[pbs-devel] applied: [RFC PATCH proxmox-backup 2/2] file-restore: dynamically increase memory of vm for zpools

Tue Nov 8 11:07:31 CET 2022

On 11/8/22 10:19, Thomas Lamprecht wrote:
> Am 08/11/2022 um 08:59 schrieb Dominik Csapak:
>> On 11/7/22 18:15, Thomas Lamprecht wrote:
>>> Am 07/11/2022 um 13:35 schrieb Wolfgang Bumiller:
>>>> applied
>>>
>>> meh, can we please get this opt-in any only enabled it for root at pam or for users
>>> with some powerfull priv on / as talked as chosen approach to allow more memory the
>>> last time this came up (off list IIRC)... I really do *not* want a memory DOS potential
>>> increased by a lot just opening some file-restore tabs, this actually should get more
>>> restrictions (for common "non powerfull" users), not less..
>>
>> understandable, so i can do that, but maybe it's time we rethink the file-restore
>> mechanism as a whole, since it's currently rather inergonomic:
> 
> IMO the current approach is very ergonomic as the user doesn't has to care
> at all about details, I'd like to keep it that way as much as possible.
> While we may need to add some every extra setting or extra work load for users/admins
> should be kept at a minimum.

understandable

> 
>>
>> * users don't know how many and which file restore vms are running, they
>> may not even know it starts a vm at all
> 
> that isn't an issue, the user wants file restores, not care about managing
> its details.

yes, but ... (see my answer below)

> 
>> * regardless with/without my patch, the only thing necessary to start a bunch vms
>> is VM.Backup to the vm and Datastore.AllocateSpace on the storage
>> (which in turn is probably enough to create an arbitrary amount of backups)
>> * having arbitrary sized disks/fs inside, no fixed amount we give will always
>> be enough
>>
>> so here some proposals on how to improve that (we won't implement all of them
>> simultaneously, but maybe something from that list is usable)
>> * make the list of running file-restore vms visible, and maybe add a manual 'shutdown'
> 
> the VM lives for a minute and can be spawn in milliseconds, so not really seeing
> the benefit of that, a misguided/bad/... user can much faster spawn such VMs that
> one can stop them and the syslog already contains basic info.
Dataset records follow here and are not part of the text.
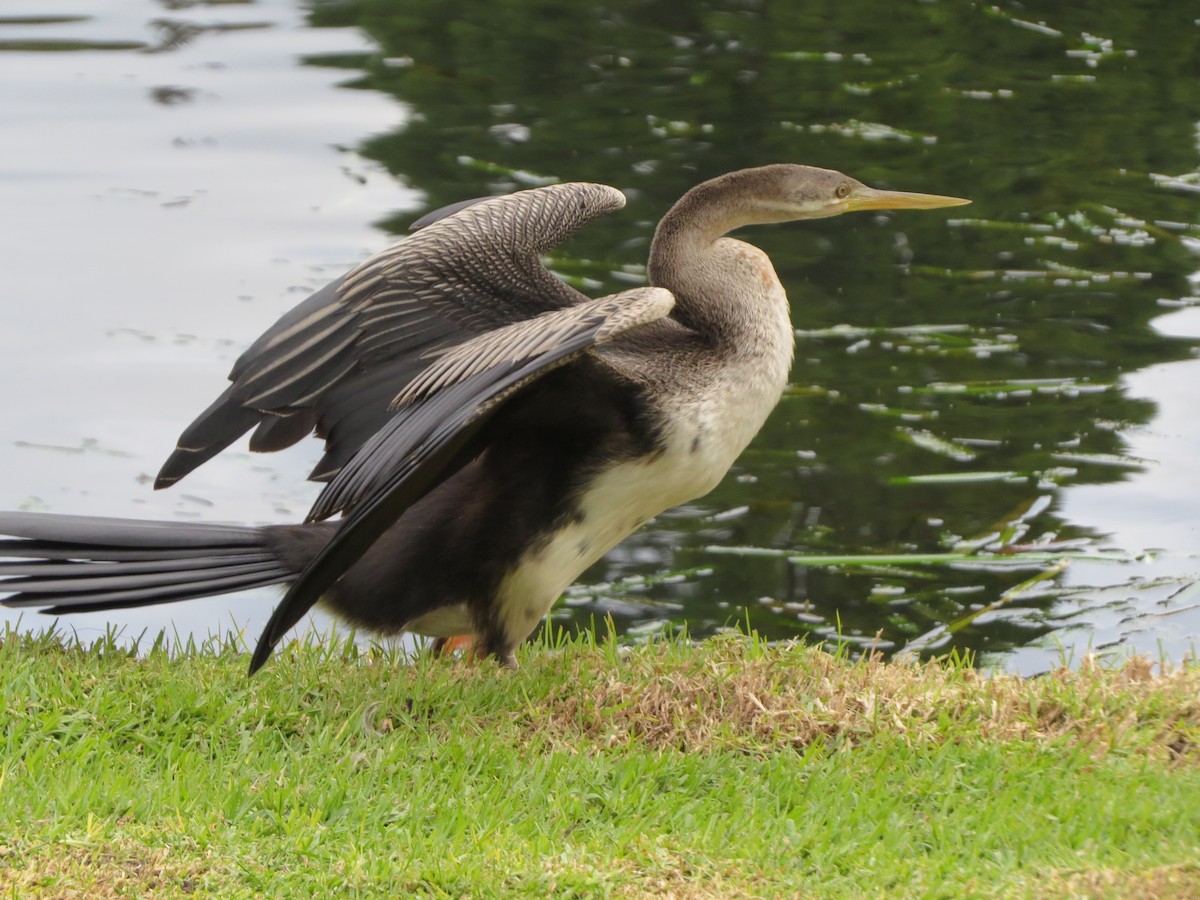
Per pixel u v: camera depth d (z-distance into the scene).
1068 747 7.82
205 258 17.41
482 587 8.59
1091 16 25.11
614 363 8.59
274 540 8.64
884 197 10.18
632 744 7.85
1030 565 12.77
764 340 9.12
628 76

just to clarify: the current shutdown timeout is 10 minutes (600s) after the
last action (maybe we should reduce that?)

anyway, the point of this was mostly intended for the point below:

> 
>> * limit the amount of restore vms per user (or per vm?)
>>    - this would need the mechanism from above anyway, since otherwise either the user
>>      cannot start the restore vm or we abort an older vm (with possibly running
>>      download operation)
> 
> which mechanism? The list of running VMs is only required in the backend
> and we can already find that info out there.
> 

if we limit this in any way (regardless if memory/count) the user has a problem
when reaching the limit. either we
* throw an error on start and the user is unable do the file restore until
   one (invisible) vm vanishes (without a way of knowing when that will be)
* letting the kernel kill/kill manually another vm
   (imho a no go, since there might be running operations)
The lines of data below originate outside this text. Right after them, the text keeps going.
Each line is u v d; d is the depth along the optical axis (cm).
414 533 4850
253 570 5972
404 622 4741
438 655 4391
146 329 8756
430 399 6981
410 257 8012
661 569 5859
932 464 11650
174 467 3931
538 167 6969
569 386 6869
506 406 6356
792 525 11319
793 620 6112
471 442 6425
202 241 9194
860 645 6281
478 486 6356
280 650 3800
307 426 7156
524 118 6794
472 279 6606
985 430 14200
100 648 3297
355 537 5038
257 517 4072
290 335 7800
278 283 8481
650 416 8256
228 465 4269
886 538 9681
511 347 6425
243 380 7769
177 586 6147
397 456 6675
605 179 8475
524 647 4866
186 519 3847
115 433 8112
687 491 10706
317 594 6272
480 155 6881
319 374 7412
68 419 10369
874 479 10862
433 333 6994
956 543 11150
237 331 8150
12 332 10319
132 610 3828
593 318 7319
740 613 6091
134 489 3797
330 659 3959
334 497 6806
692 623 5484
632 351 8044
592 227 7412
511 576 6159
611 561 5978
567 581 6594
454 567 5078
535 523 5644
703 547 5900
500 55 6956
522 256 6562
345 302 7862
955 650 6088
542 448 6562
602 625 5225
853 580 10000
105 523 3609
so to 'fix' that we could show some running file restore list
(then the user has control over it)

your suggestion with the 'finish' button is also good,
but maybe we should generally do that when closing the file restore window?
because when the user closes it without 'finishing' there again
is no way to know which vm is actually running

(also it does not help when the user closes the tab, browser, etc. and
also does not do anything for cli users (granted root at pam only))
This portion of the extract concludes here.